Hi Richard! I am finally able to test AMV2 MT. Is there a list of settings I should try ?

I do not see HDYC as the input. Or UYVY.
The lossless compression options are R1, R2, Y1, Y2. But inputs are only YUY2 and RGB. Outputs are only RGB, and possible YUY2.

If I understand this, the codec will convert HDYC to YUY2 and then again to RGB. Does this make sense ?

Anmol Mishra March 14th, 2010 08:23 PM

Hi Richard. I must have read this thread dozens of times. Just noticed something that I should have notice years ago.
You recorded in huffy and vd in 2007..Almost 3 years ago.. Did you use the mt version or the regular version from virtualdub.org ?

My impression was that huffy hdyc support only came in this fork of huffy..
http://members.optusnet.com.au/squid...ffyuv-HDYC.zip

I thought the regular huffy build did not support hdyc..
Also, I wonder if you saw a color shift problem with huffy. This gent recorded color bars and the green seemed to be shifted..

Capture Pics

I am going to record color bars tonight and post the footage so we can test for this shift..

Quote:

Originally Posted by Richard Leadbetter (Post 638156)
Hi there,

Much has been made of the free Blackmagic MJPEG codec bundled with the Intensity, so I thought I would give it a go.

I linked up our somewhat specialised video games HD capture hardware with the Blackmagic 8-bit MJPEG VFW codec today in order to compare it against CineForm. It may be an unfair test as our capture software can address the CineForm DirectShow encoder directly and I am unsure whether the BMD codec has a DirectShow version of its encoder, and if it does, how much of an improvement it is. Notes though:

1. The VFW codec wouldn't accept a YUV 4:2:2 input, I had to feed it 24-bit RGB (CineForm will accept both but flies with YUV 4:2:2)
2. A Pentium 4 3.0GHz CPU with HT really struggled to achieve 30fps capture at 720p without dropping frames. Fed YUV 4:2:2, CineForm has no problems on this CPU
3. The codec does appear to be multi-threaded so should do much much better on a strong Core 2 platform

Picture quality then: well, putting uncompressed YUV 4:2:2 next to CineForm, I have to use zoom in Photoshop on a specific still to spot any differences. And even then half the time I'm not sure if I am actually seeing any difference! In motion it definitely lives up to its 'visually perfect' billing.

Recorded information:
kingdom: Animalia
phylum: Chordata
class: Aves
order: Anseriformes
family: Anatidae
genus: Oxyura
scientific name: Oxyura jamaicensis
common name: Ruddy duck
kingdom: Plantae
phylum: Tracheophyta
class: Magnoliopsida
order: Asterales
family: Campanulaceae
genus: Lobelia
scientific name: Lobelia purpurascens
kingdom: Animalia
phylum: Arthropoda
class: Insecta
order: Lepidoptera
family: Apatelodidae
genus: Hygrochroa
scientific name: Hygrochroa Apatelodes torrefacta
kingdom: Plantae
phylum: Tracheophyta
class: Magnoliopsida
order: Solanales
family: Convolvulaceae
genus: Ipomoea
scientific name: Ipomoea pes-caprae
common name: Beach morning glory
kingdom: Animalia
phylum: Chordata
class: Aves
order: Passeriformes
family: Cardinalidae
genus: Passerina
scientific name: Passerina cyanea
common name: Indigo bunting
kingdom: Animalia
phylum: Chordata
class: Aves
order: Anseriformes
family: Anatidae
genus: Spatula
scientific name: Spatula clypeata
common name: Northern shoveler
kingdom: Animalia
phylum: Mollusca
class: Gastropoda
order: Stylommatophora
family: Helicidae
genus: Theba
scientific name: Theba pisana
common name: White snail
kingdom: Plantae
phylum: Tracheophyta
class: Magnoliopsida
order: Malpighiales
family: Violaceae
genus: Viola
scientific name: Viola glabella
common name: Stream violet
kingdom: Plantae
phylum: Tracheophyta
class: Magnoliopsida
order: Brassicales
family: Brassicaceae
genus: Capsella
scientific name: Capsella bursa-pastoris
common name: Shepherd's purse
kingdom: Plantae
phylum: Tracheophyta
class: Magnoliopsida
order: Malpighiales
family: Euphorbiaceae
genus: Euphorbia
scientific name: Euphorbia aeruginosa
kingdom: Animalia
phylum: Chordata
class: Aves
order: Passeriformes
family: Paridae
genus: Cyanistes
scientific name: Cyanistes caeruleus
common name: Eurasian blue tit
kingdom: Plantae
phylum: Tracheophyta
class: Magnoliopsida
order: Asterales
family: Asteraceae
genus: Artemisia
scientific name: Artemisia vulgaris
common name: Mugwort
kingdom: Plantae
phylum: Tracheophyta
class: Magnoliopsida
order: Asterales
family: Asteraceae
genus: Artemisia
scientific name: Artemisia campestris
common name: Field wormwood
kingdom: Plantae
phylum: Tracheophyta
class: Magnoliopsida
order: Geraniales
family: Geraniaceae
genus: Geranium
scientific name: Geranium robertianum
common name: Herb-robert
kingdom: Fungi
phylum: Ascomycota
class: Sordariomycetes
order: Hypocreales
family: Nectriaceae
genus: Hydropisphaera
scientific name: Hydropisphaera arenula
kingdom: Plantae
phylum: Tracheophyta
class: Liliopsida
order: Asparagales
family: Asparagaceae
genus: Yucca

Task prompt: Continue the forum thread about video capture codecs from its last sentence.

Reply to the exercise:
Blackmagic MJPEG has typical JPEG artefacting, especially around lettering (the usual pixel fuzziness around lettering, for example). On fine detail it's really not that good either while CineForm is practically flawless.

Filesizes then, and here's a real surprise.

One minute of 'not that challenging' video games 720p/30 footage, captured at 24-bit RGB and compressed on the fly with the mathematically lossless Huffyuv codec was dubbed into various codecs by VirtualDub. Results are:

Huffyuv: 2.23GB (double that for completely uncompressed)
CineForm HD (Low Quality Setting/Progressive): 462MB
CineForm HD (Medium Quality Setting/Progressive): 590MB
CineForm HD (High Quality Setting/Progressive): 757MB
Blackmagic MJPEG (there are no quality settings): 513MB

I was under the impression that the bandwidth used by the MJPEG compressor was lower than CineForm, and it is on all but the lowest quality setting - but not by an appreciably useful margin. Certainly not considering the gulf in quality. I think this is a fair like-for-like test too as (and I might be wrong) the CFHD VFW codec as used by VirtualDub only operates in the 8-bit domain, just like the MJPEG one.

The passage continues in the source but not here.